C'est ainsi qu'ils décidèrent. La souris fila sur le chemin, et Pierre suivit ses traces.
Le garçon marche sur le sentier sans dévier nulle part. Soudain, une boule de neige apparut sur son chemin, et juste devant le nez de Pierre, la boule se transforma en sanglier sauvage.
Oh là là ! Qui est-ce qui m'empêche de rouler sur ce sentier ?
Incroyable ! Toi aussi tu sais parler ? Est-ce vraiment possible ?
Dit Pierre en tombant sur les fesses de stupéfaction.
Bien sûr, nous les animaux parlons aussi, et nous vous comprenons parfaitement, vous les humains.
Répondit le sanglier.
Je n'aurais jamais pensé que vous nous compreniez !
Dit le garçon.
Tu sais quoi ? Viens me rendre visite. Je te nourrirai, et tu pourras te réchauffer avant de rentrer chez toi.
Cria le sanglier avec un sourire.
Les nouveaux amis se mirent d'accord de la même manière qu'avec la souris. Le sanglier laisserait des traces, et Pierre les suivrait jusqu'à sa maison.
Le garçon marche sur le sentier en fredonnant une chanson.
Il n'eut pas le temps de se retourner que soudain la souris rousse bondit devant lui et cria :
Voilà ma maison ! Et voici mes amies !
À côté de la souris, d'autres souris rousses piétinaient.
Maintenant nous allons te régaler d'un délice exquis.
La souris tendit à Pierre un petit bout de foin.
Pierre pensa que puisque les souris savaient parler, le foin devait être magique et comestible pour les humains. Le garçon goûta le bout et fut ravi.
Il s'avéra que cette meule de foin, le garçon l'avait préparée avec son grand-père l'été dernier pour leurs chevaux qui vivent dans l'écurie près de la maison. Grand-père élève depuis longtemps des étalons et des chevaux blancs comme neige, et ils conservent le foin fauché pour leurs animaux ici même, dans la forêt.
Pendant que Pierre réfléchissait et se réjouissait, le sanglier sauvage s'approcha discrètement par derrière.
Ah, tu es déjà là ! Très bien ! Je vais te régaler de quelque chose de délicieux.
Le sanglier aux défenses tendit au garçon le même bout de foin.
Pierre n'en crut pas ses yeux. En se retournant, il vit que les souris avaient disparu sans laisser de trace.
Vous vivez ici avec les souris ?
Demanda le garçon au sanglier.
Quelles souris, je vis ici tout seul.
Répondit le sanglier.
Cette meule doit être énorme si tant de petites bêtes s'y sont installées.
Pensa Pierre.
À ce moment-là, un grincement sonore retentit non loin, et de derrière la meule apparut le grand-père de Pierre, qui était venu en traîneau chercher du foin dans la forêt.

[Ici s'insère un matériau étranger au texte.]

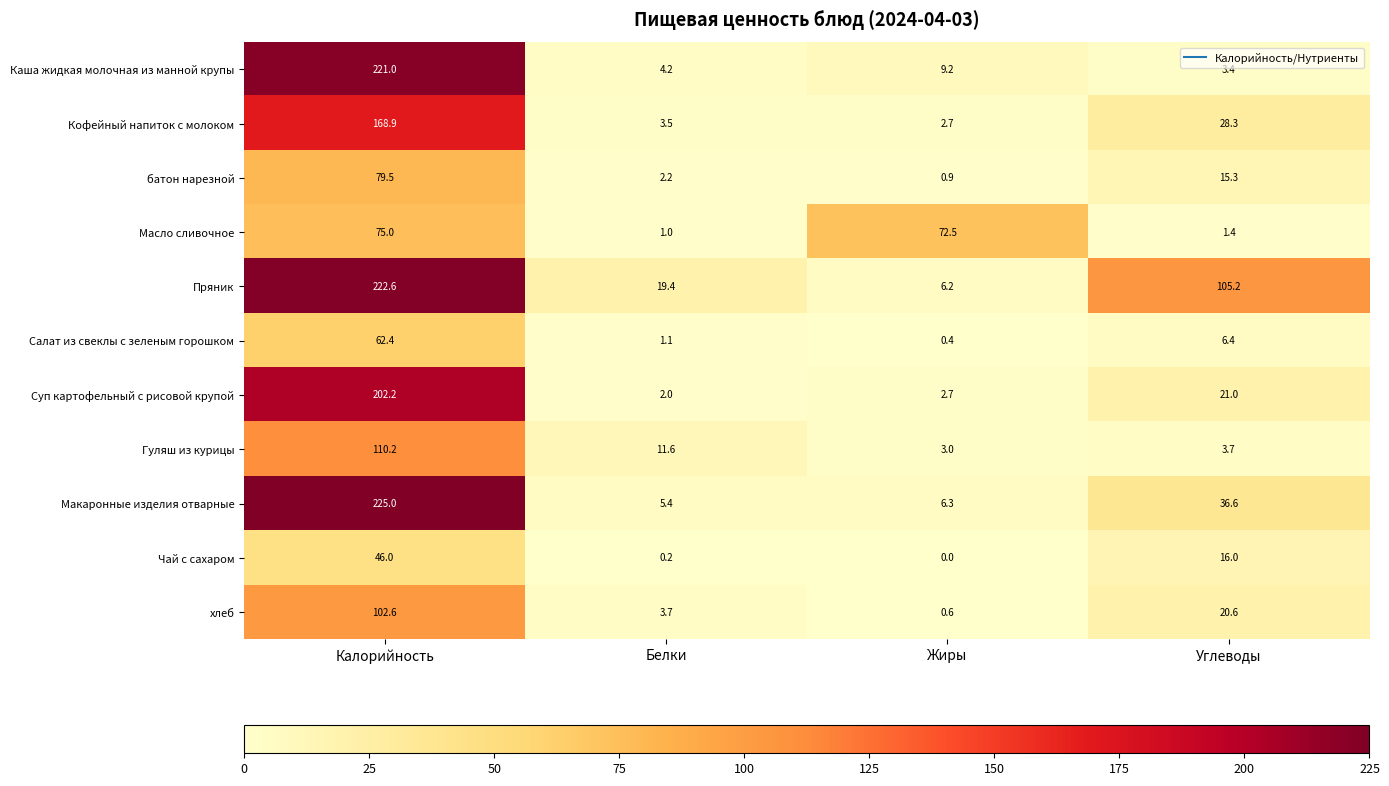

What is the sum of the Суп картофельный с рисовой крупой values at Жиры and Белки?

4.7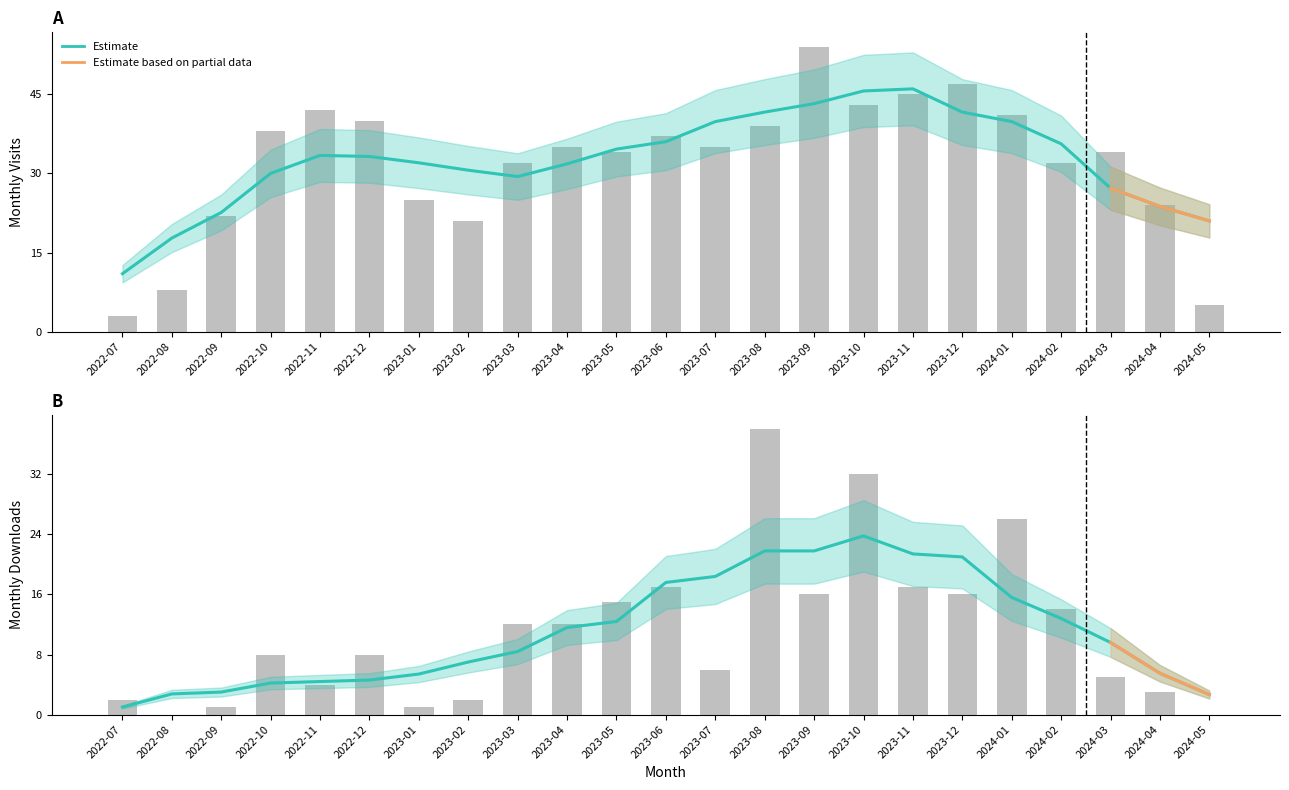

Which series has the widest spread of values?

monthly_visit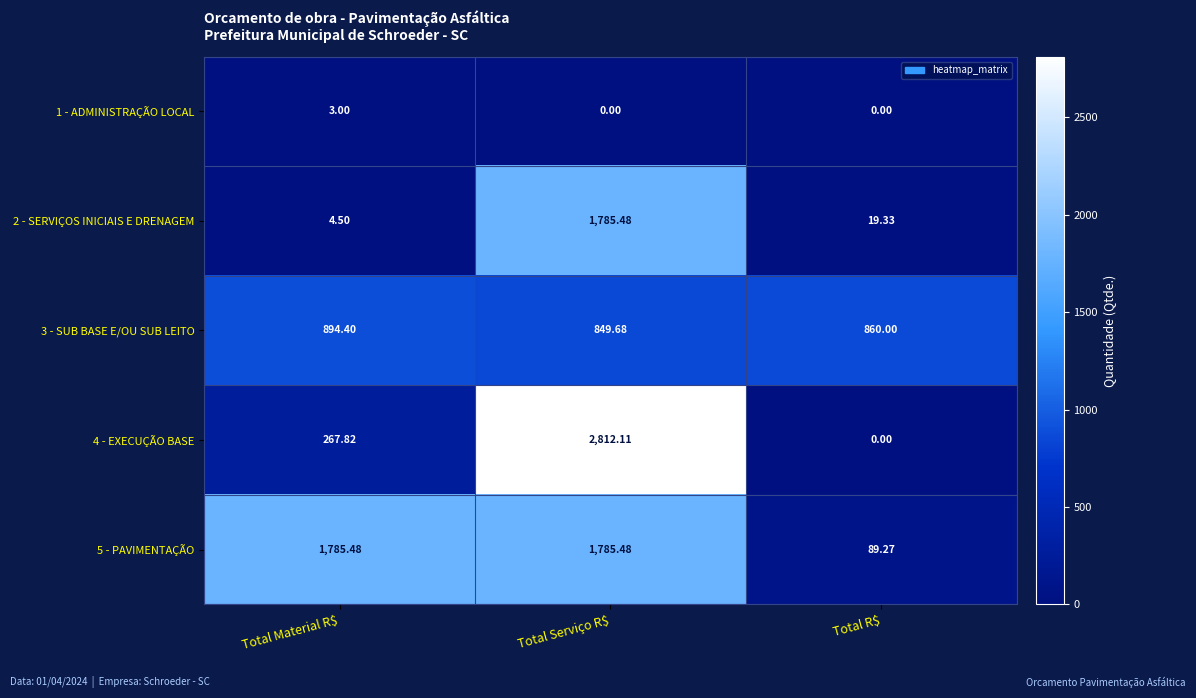

At which label does 4 - EXECUÇÃO BASE first exceed 267?

Total Material R$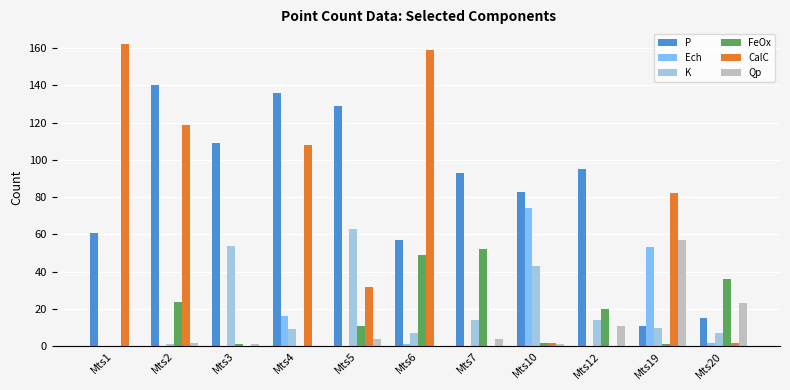

True or false: CalC has a value of 207 at Mts2.

False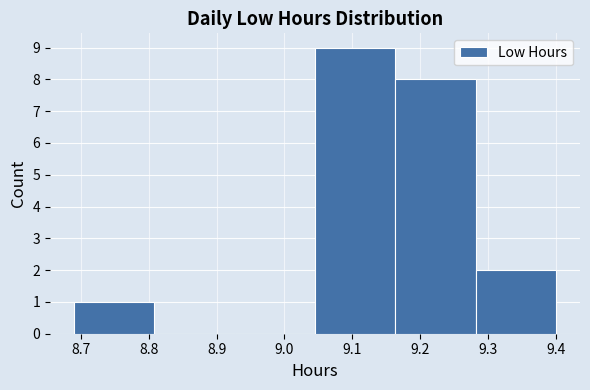

How tall is the bar that spans 9.05 to 9.16 on the x-axis? Neither the bar edges nor the heights are printed on the chart, so give them approximately, as read against the axes.

9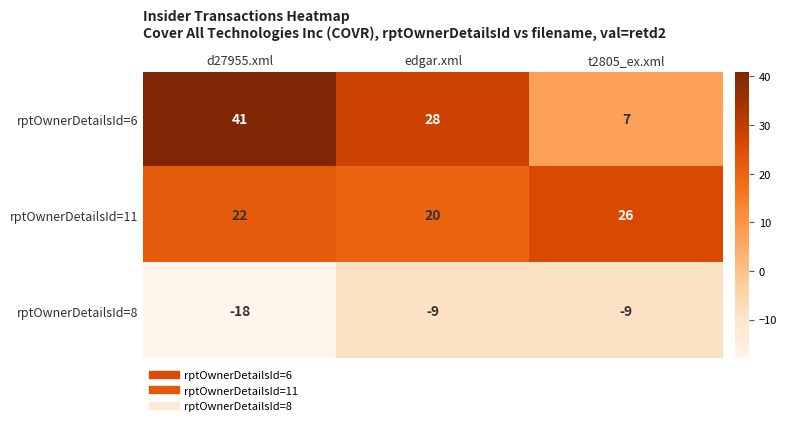

Which series has the widest spread of values?

rptOwnerDetailsId=6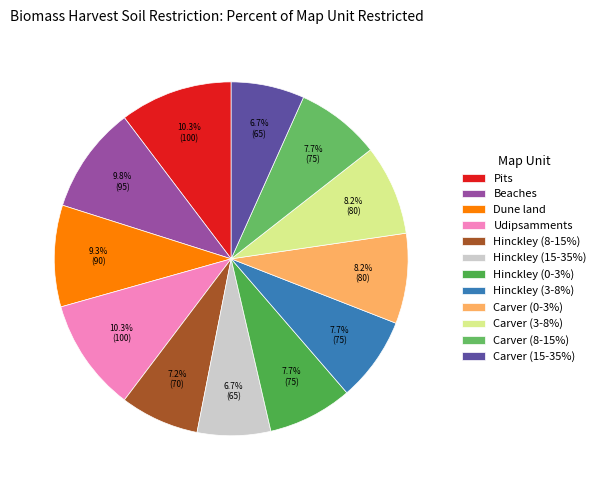

To the nearest percent, what is the difference between the Carver (8-15%) and Hinckley (8-15%) slice percentages?

1%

Pierre n'eut pas le temps de se retourner que tous les animaux avaient disparu, chacun s'était enfui de son côté.
Pierre raconta à son grand-père ce qui lui était arrivé. Grand-père ne fut pas du tout surpris, il vit plus longtemps et avait vu beaucoup de merveilles au cours de sa vie.
Eh bien, mon petit Pierre. Laissons une petite meule pour ces animaux de la forêt. Bien sûr, nous avons préparé tout cela pour nos chevaux, mais les animaux de la forêt ont aussi besoin d'un endroit pour passer l'hiver et vivre. Nous ferons une bonne action !
C'est ainsi qu'ils décidèrent. Et quand Pierre et son grand-père partirent, le sanglier et les souris rentrèrent chez eux. Et ils eurent une maison pour l'hiver, et de la nourriture aussi.